He was the author of articles in magazines; of a continuation to April 1808 of George Lyttelton, 1st Baron Lyttelton's History of England in a Series of Letters from a Nobleman to his Son; and of an addition of the period of George III to Oliver Goldsmith's History of England. His other works include:

- Reflections on the Resurrection and Ascension of Christ (1803)
- Letters on the Study and Use of Ancient and Modern History (1804)
- Letters on the Modern History and Political Aspect of Europe (1804)
- Essays on Various Subjects (1805), two volumes
- Letters on Natural History (1806)
- A Geographical and Historical View of the World, Exhibiting a Complete Delineation of the Natural and Artificial Features of Each Country, &c. (1810), five volumes
- A History of Spain from the Earliest Period to the Close of the Year 1809 (1810); translated and continued by Le Comte Mathieu Dumas to the epoch of the Restoration (1814), two volumes
- A Sketch of the History of Europe from the Year 1783 to the Present Time (1811); in a later edition continued to 1814 (translated, and augmented in the military part, and continued to 1819 by Jacques W. MacCarthy, Paris, 1819), two volumes
- The Philosophical Wanderers, or the History of the Roman Tribune and the Priestess of Minerva, Exhibiting the Vicissitudes That Diversify the Fortunes of Nations and Individuals (1811)
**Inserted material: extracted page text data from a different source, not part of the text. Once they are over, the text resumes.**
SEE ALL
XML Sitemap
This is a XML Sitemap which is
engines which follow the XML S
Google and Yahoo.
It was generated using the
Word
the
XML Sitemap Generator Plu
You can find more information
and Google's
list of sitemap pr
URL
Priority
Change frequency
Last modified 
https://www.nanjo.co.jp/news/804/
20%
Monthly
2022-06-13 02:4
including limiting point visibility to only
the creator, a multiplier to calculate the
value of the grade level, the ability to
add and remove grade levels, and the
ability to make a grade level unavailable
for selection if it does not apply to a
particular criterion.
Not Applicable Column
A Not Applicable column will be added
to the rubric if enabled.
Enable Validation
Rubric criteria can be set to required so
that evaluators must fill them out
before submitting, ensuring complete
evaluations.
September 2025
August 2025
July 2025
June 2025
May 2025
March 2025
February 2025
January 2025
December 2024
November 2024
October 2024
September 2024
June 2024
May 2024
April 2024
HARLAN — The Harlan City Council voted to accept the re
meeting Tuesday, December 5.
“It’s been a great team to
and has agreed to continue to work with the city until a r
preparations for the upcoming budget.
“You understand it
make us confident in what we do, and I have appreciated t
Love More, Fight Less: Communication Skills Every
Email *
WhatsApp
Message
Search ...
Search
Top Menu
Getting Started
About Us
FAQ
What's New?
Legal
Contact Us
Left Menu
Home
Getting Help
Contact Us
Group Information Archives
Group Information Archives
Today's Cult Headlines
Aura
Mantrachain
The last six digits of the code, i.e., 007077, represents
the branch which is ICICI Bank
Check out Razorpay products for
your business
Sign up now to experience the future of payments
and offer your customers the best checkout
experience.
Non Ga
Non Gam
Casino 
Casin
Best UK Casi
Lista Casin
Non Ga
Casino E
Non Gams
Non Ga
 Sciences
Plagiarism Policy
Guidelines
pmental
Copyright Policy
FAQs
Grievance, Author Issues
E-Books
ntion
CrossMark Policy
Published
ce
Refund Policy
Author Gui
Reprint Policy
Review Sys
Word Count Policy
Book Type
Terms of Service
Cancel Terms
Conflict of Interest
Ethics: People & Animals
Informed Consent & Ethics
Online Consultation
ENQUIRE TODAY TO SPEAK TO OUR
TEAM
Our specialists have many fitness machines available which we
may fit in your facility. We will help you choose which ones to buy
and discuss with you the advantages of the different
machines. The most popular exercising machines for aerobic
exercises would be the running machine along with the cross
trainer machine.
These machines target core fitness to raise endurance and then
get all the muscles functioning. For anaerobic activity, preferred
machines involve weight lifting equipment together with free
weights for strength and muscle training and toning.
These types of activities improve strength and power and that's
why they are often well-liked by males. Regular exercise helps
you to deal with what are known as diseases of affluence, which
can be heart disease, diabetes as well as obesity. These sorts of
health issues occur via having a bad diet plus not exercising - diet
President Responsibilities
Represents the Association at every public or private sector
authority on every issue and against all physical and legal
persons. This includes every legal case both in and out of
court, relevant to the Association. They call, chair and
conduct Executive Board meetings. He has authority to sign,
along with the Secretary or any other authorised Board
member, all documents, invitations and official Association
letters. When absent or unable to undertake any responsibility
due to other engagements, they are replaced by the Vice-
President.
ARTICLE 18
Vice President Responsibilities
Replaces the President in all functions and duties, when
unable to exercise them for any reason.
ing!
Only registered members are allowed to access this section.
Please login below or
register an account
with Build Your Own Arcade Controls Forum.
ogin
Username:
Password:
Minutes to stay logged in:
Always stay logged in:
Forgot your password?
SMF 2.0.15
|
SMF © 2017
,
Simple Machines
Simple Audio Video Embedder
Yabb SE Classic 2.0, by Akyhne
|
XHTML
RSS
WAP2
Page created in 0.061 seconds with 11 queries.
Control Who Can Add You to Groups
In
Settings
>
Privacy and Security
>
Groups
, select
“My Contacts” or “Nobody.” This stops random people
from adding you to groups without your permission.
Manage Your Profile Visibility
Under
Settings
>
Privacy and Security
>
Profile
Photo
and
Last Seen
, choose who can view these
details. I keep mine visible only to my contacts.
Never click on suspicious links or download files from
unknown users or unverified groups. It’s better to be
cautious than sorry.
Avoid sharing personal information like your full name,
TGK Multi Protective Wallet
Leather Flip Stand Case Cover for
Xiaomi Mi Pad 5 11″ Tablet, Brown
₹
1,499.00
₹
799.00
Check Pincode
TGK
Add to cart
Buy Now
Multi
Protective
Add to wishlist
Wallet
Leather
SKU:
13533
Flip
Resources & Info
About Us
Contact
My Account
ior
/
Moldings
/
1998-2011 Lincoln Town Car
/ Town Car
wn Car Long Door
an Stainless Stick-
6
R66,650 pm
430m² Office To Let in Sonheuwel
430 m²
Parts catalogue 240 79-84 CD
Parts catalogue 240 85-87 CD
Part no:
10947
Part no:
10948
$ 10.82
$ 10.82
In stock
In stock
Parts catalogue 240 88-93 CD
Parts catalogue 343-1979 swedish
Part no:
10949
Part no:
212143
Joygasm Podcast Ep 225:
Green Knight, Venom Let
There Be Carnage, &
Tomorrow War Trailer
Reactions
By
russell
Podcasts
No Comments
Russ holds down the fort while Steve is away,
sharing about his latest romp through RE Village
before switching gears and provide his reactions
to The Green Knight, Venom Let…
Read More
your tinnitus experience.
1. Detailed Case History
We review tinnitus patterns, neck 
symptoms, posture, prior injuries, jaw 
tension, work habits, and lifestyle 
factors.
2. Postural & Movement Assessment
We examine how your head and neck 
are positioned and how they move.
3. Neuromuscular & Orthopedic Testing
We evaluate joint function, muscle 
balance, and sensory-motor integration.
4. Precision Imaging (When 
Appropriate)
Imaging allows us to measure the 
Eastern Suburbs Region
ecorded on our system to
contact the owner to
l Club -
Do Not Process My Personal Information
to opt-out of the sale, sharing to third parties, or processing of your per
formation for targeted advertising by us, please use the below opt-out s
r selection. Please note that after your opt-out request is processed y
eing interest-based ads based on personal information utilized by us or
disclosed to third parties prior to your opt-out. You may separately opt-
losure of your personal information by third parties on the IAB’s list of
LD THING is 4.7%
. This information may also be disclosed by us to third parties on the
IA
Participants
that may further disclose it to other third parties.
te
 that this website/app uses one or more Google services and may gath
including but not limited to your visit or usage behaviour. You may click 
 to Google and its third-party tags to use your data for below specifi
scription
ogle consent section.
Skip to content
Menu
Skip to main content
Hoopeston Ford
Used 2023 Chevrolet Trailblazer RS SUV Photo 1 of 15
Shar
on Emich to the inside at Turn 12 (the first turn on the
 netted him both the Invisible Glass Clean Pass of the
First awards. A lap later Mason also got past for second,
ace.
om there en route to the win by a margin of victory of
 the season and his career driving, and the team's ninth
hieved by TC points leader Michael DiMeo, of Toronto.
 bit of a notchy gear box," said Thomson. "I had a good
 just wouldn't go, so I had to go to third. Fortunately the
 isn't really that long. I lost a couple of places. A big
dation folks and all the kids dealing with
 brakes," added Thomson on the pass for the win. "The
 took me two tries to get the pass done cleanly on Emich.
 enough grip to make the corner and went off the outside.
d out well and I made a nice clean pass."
- Yorkshire, being the 16th volume of the Beauties of England and Wales (1812)
- A History of England from the Earliest Period to the Close of the War, 1814 (1815) two volumes
- A System of Geography for the Use of Schools and Private Students (1816)
- An Historical Display of the Effects of Physical and Moral Causes on the Character and Circumstances of Nations, Including a Comparison of the Ancients and Moderns in Regard to Their Intellectual and Social State (1816)
- Letters on English History for the Use of Schools (1817)
- Letters on French History for the Use of Schools (1818)
- A Compendious History of the Jews (1820)
- Memoirs (1830)

==Personal life==
Towards the end of his life, Bigland resided at Finningley, near Doncaster, South Yorkshire. He died, age eighty-two, in Finningley.